HNLMS Van Speijk (F828) is the eighth and last ship in the of multi-purpose frigates, used by the Royal Netherlands Navy.

==History==
Van Speijk was laid down at Schelde Naval Shipbuilding, Vlissingen on 1 October 1991, launched 26 March 1994, and commissioned 7 September 1995.

Starting in 2010 this ship underwent an upgrade program (called 'IPM') and was fitted with new mast section with new sensors like: Seastar (small target radar system) and Gatekeeper, a new combat computer system (Linux based), new computer networks, communication equipment, enlarged helicopter deck to allow the NH90 NFH helicopter to land and many other changes. The biggest visual change is the new, bigger mast custom built by the Navy's maintenance establishment the 'Marinebedrijf'. HNLMS Van Speijk was the first of four ships to get this update, from both Belgian and Dutch Navy. A new towed sonar will be fitted next few years in a new large maintenance period, to replace the older TACTAS towed array system.

She is the seventh ship in the Royal Netherlands Navy to be named after Jan van Speijk, who, during the Belgian Revolution, blew up his ship rather than let it fall into Belgian hands. To honor him the Dutch king decided the Royal Netherlands Navy will always have a ship named after him.

==Service history==
On 22 December 2017 HNLMS Van Speijk, during its term as stationed ship in the Caribbean part of the Netherlands, intercepted drug smugglers trying to smuggle 500 kg of cocaine.
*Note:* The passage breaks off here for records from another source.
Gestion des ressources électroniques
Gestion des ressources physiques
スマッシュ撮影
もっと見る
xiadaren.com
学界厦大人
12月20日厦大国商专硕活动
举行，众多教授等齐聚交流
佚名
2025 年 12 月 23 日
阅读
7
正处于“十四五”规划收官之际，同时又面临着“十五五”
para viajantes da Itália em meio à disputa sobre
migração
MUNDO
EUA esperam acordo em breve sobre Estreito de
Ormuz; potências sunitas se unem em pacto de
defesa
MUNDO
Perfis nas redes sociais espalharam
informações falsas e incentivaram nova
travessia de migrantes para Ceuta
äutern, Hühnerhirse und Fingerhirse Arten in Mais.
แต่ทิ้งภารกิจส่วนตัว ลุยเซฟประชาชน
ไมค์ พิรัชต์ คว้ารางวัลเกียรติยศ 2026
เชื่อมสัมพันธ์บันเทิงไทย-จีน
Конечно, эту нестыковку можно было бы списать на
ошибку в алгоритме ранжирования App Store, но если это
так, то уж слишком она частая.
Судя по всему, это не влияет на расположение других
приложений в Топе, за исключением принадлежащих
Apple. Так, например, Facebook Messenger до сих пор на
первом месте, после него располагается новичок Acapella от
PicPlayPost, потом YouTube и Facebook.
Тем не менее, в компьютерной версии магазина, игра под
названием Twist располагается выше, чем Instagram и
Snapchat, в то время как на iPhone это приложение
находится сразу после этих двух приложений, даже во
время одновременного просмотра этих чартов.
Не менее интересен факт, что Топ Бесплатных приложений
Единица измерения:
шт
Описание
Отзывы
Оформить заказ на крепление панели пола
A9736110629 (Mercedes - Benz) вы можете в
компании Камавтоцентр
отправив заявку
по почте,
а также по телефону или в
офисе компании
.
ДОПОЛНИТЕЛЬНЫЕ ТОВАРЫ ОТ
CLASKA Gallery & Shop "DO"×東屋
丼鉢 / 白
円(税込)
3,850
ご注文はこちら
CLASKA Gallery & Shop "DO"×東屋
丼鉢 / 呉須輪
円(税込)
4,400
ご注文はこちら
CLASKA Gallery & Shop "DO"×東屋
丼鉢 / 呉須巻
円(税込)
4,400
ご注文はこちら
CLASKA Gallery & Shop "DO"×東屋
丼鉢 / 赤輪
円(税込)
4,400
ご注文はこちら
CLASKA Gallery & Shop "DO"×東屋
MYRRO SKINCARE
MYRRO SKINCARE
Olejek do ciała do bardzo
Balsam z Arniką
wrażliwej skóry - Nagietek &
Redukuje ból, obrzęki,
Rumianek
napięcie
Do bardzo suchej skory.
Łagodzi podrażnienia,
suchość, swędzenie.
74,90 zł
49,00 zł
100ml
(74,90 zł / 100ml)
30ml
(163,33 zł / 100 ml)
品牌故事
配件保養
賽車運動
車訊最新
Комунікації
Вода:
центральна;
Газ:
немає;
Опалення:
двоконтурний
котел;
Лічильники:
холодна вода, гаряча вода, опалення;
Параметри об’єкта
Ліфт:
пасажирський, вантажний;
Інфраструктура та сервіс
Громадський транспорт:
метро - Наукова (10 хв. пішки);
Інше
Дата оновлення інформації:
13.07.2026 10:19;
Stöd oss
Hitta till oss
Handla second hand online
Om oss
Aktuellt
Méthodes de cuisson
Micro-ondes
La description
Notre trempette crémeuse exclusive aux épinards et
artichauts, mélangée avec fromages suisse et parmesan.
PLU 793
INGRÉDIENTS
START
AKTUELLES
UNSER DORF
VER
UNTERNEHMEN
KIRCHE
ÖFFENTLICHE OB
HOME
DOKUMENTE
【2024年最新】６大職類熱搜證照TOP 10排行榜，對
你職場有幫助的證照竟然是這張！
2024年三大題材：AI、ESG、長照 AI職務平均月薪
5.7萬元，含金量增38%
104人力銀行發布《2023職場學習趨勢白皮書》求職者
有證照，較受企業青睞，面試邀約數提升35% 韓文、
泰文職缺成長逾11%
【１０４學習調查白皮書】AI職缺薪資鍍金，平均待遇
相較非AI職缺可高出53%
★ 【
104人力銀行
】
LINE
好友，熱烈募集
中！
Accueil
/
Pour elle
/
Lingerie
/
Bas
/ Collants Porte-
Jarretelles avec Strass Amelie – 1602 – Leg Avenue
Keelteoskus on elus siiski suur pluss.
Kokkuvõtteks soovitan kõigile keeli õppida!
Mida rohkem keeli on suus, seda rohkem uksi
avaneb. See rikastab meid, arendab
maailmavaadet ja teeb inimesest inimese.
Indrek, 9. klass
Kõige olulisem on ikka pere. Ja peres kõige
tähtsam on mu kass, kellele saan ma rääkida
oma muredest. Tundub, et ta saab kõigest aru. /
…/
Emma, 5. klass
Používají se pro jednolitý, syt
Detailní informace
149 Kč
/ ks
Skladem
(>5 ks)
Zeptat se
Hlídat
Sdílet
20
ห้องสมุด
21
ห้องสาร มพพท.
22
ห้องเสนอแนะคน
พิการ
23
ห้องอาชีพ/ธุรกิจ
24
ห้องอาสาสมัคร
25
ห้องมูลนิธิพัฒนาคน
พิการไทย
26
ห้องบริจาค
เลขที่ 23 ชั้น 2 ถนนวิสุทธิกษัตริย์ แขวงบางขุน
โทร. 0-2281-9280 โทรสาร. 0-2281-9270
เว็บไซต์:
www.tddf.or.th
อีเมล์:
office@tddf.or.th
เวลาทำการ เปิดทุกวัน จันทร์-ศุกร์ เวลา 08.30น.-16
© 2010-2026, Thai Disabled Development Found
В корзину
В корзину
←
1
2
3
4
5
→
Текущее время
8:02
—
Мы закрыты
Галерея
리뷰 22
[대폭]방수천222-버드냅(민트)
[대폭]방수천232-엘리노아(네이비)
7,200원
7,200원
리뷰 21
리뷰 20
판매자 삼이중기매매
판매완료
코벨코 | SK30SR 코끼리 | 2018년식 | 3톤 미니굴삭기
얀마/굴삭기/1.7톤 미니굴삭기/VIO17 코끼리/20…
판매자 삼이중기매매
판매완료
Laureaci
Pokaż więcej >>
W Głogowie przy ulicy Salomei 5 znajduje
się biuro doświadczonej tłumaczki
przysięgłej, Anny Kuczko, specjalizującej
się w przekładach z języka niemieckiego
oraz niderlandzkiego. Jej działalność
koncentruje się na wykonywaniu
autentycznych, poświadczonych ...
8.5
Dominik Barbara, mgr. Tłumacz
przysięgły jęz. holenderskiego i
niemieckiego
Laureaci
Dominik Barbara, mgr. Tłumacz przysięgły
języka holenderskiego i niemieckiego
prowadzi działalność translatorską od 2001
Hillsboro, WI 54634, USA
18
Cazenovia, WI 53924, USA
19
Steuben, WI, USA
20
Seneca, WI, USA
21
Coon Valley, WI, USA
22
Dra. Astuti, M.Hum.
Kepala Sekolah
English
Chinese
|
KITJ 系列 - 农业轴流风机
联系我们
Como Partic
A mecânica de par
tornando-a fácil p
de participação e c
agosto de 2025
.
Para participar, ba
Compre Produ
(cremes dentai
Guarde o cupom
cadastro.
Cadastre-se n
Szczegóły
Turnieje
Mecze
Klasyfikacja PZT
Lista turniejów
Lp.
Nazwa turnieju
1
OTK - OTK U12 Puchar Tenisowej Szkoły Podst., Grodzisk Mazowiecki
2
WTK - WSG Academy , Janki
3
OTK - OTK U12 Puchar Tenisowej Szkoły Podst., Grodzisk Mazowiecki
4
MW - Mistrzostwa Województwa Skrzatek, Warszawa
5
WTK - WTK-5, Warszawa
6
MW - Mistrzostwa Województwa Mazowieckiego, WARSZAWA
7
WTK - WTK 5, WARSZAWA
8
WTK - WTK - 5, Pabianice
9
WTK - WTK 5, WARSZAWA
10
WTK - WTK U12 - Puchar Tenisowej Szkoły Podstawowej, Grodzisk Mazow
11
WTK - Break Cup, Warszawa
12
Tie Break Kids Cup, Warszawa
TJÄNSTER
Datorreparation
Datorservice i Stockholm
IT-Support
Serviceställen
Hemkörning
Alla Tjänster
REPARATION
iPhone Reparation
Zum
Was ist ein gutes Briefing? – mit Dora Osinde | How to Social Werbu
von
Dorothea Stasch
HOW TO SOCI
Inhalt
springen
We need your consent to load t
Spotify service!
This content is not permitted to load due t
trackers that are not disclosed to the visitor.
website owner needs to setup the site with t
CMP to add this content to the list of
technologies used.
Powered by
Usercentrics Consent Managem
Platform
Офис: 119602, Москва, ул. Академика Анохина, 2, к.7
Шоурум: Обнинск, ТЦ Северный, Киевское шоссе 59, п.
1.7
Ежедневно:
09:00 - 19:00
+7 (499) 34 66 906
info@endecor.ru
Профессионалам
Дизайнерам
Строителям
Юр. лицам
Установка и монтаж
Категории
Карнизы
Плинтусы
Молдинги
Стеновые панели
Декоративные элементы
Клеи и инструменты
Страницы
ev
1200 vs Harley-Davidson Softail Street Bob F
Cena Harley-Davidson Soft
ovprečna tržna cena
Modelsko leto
On New Year's Eve (2017–2018) Van Speijk intercepted 1,600 kg of cocaine during an operation in the Caribbean region.

HNLMS Van Speijk was laid up from summer 2021 due to staff shortage. Since that time the ship has been mothballed and anchored at the Nieuwe Haven Naval Base. At the end of 2024 it was decided to reactivate Van Speijk and put her back into service in 2026. Before entering service the ship will undergo maintenance and several modifications to make her ready to once again perform as multi-purpose frigate that is specialized in anti-submarine warfare. In addition, the galley will also be modified, which will lead to new technologies being implemented.

==Notable Moments==
Dutch Clubland music artist Candee Jay filmed "Back For Me" on the ship in 2005.